#### [EXERCISE OBJECTIVE]
Output a character-exact copy of the data, images removed.

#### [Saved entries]
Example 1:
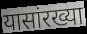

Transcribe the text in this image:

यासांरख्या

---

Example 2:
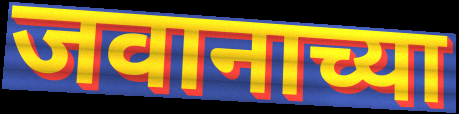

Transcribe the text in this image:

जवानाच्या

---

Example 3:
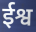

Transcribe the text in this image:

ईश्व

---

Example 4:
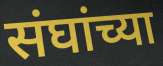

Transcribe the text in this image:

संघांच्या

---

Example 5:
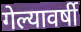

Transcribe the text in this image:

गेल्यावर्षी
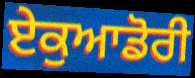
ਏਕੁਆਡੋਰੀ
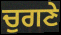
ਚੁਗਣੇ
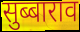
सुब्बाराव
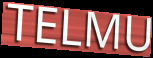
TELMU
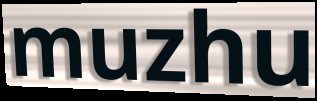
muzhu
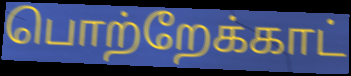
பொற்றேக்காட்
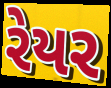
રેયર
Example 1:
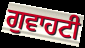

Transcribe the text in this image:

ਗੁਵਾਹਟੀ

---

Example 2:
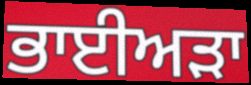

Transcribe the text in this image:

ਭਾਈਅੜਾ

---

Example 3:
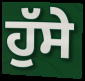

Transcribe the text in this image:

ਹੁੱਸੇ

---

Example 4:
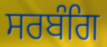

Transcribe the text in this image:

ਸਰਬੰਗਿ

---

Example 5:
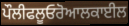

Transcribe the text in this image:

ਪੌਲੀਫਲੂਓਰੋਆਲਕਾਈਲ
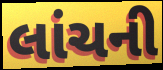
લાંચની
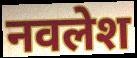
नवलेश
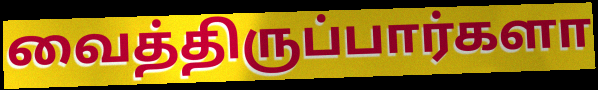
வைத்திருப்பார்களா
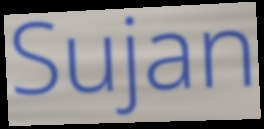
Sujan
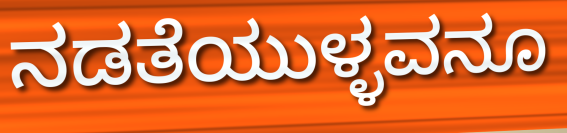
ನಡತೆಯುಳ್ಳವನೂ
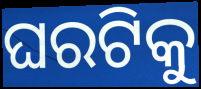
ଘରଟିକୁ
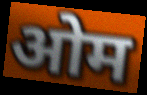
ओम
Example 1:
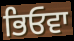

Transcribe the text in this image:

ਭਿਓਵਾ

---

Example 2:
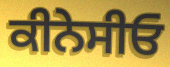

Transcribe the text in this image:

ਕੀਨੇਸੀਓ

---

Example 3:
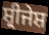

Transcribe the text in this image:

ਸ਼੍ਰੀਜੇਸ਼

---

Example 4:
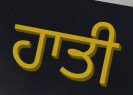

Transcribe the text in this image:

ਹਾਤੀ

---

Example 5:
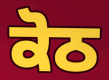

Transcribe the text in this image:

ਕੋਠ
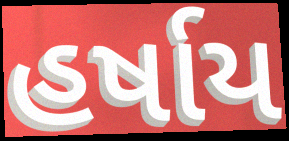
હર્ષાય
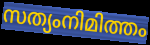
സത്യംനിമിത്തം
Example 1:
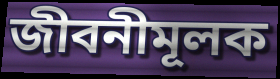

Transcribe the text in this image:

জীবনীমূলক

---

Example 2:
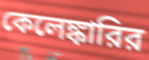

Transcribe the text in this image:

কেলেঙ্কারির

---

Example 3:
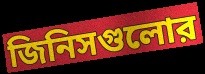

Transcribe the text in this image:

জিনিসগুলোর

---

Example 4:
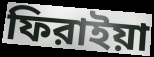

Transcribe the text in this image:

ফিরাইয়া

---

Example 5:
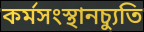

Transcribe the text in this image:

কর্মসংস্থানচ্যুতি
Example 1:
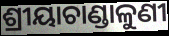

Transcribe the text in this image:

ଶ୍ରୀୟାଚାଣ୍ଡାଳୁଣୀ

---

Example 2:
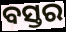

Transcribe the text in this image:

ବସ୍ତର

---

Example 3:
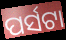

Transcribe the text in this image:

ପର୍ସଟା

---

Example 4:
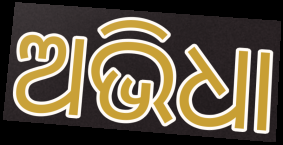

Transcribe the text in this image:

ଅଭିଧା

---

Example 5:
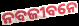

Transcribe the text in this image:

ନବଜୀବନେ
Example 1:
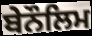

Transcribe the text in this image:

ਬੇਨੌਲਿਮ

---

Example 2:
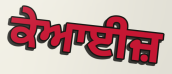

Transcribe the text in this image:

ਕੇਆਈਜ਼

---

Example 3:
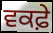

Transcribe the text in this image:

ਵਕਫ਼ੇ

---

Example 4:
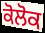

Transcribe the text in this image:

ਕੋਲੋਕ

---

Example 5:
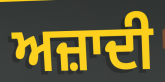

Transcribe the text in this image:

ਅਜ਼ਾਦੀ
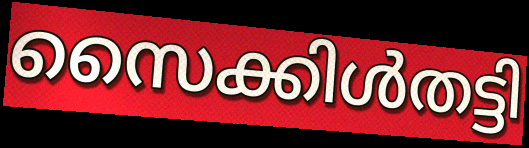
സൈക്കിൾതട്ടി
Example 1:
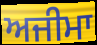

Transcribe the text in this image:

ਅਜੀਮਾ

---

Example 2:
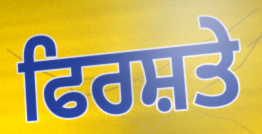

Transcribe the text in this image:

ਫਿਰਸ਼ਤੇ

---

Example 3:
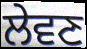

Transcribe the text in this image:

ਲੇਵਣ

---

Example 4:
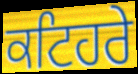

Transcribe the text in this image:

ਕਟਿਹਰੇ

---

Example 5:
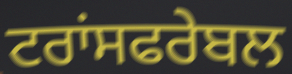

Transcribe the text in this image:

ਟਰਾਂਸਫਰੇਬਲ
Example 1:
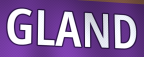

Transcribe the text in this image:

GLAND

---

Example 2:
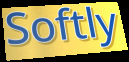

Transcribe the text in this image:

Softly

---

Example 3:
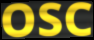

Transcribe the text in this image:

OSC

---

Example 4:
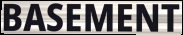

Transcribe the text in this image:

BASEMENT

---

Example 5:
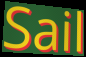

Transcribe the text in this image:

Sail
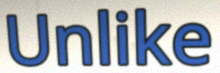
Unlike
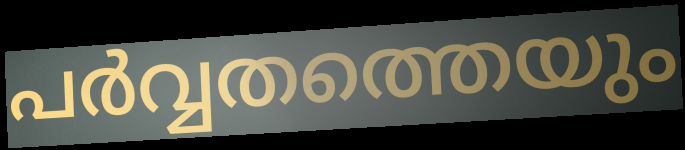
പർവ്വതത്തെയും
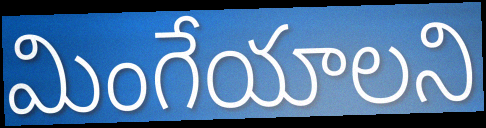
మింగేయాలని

#### [RESULT OF THIS TASK]
Example 1:

Transcribe the text in this image:

यासांरख्या

---

Example 2:

Transcribe the text in this image:

जवानाच्या

---

Example 3:

Transcribe the text in this image:

ईश्व

---

Example 4:

Transcribe the text in this image:

संघांच्या

---

Example 5:

Transcribe the text in this image:

गेल्यावर्षी
ਏਕੁਆਡੋਰੀ
ਚੁਗਣੇ
सुब्बाराव
TELMU
muzhu
பொற்றேக்காட்
રેયર
Example 1:

Transcribe the text in this image:

ਗੁਵਾਹਟੀ

---

Example 2:

Transcribe the text in this image:

ਭਾਈਅੜਾ

---

Example 3:

Transcribe the text in this image:

ਹੁੱਸੇ

---

Example 4:

Transcribe the text in this image:

ਸਰਬੰਗਿ

---

Example 5:

Transcribe the text in this image:

ਪੌਲੀਫਲੂਓਰੋਆਲਕਾਈਲ
લાંચની
नवलेश
வைத்திருப்பார்களா
Sujan
ನಡತೆಯುಳ್ಳವನೂ
ଘରଟିକୁ
ओम
Example 1:

Transcribe the text in this image:

ਭਿਓਵਾ

---

Example 2:

Transcribe the text in this image:

ਕੀਨੇਸੀਓ

---

Example 3:

Transcribe the text in this image:

ਸ਼੍ਰੀਜੇਸ਼

---

Example 4:

Transcribe the text in this image:

ਹਾਤੀ

---

Example 5:

Transcribe the text in this image:

ਕੋਠ
હર્ષાય
സത്യംനിമിത്തം
Example 1:

Transcribe the text in this image:

জীবনীমূলক

---

Example 2:

Transcribe the text in this image:

কেলেঙ্কারির

---

Example 3:

Transcribe the text in this image:

জিনিসগুলোর

---

Example 4:

Transcribe the text in this image:

ফিরাইয়া

---

Example 5:

Transcribe the text in this image:

কর্মসংস্থানচ্যুতি
Example 1:

Transcribe the text in this image:

ଶ୍ରୀୟାଚାଣ୍ଡାଳୁଣୀ

---

Example 2:

Transcribe the text in this image:

ବସ୍ତର

---

Example 3:

Transcribe the text in this image:

ପର୍ସଟା

---

Example 4:

Transcribe the text in this image:

ଅଭିଧା

---

Example 5:

Transcribe the text in this image:

ନବଜୀବନେ
Example 1:

Transcribe the text in this image:

ਬੇਨੌਲਿਮ

---

Example 2:

Transcribe the text in this image:

ਕੇਆਈਜ਼

---

Example 3:

Transcribe the text in this image:

ਵਕਫ਼ੇ

---

Example 4:

Transcribe the text in this image:

ਕੋਲੋਕ

---

Example 5:

Transcribe the text in this image:

ਅਜ਼ਾਦੀ
സൈക്കിൾതട്ടി
Example 1:

Transcribe the text in this image:

ਅਜੀਮਾ

---

Example 2:

Transcribe the text in this image:

ਫਿਰਸ਼ਤੇ

---

Example 3:

Transcribe the text in this image:

ਲੇਵਣ

---

Example 4:

Transcribe the text in this image:

ਕਟਿਹਰੇ

---

Example 5:

Transcribe the text in this image:

ਟਰਾਂਸਫਰੇਬਲ
Example 1:

Transcribe the text in this image:

GLAND

---

Example 2:

Transcribe the text in this image:

Softly

---

Example 3:

Transcribe the text in this image:

OSC

---

Example 4:

Transcribe the text in this image:

BASEMENT

---

Example 5:

Transcribe the text in this image:

Sail
Unlike
പർവ്വതത്തെയും
మింగేయాలని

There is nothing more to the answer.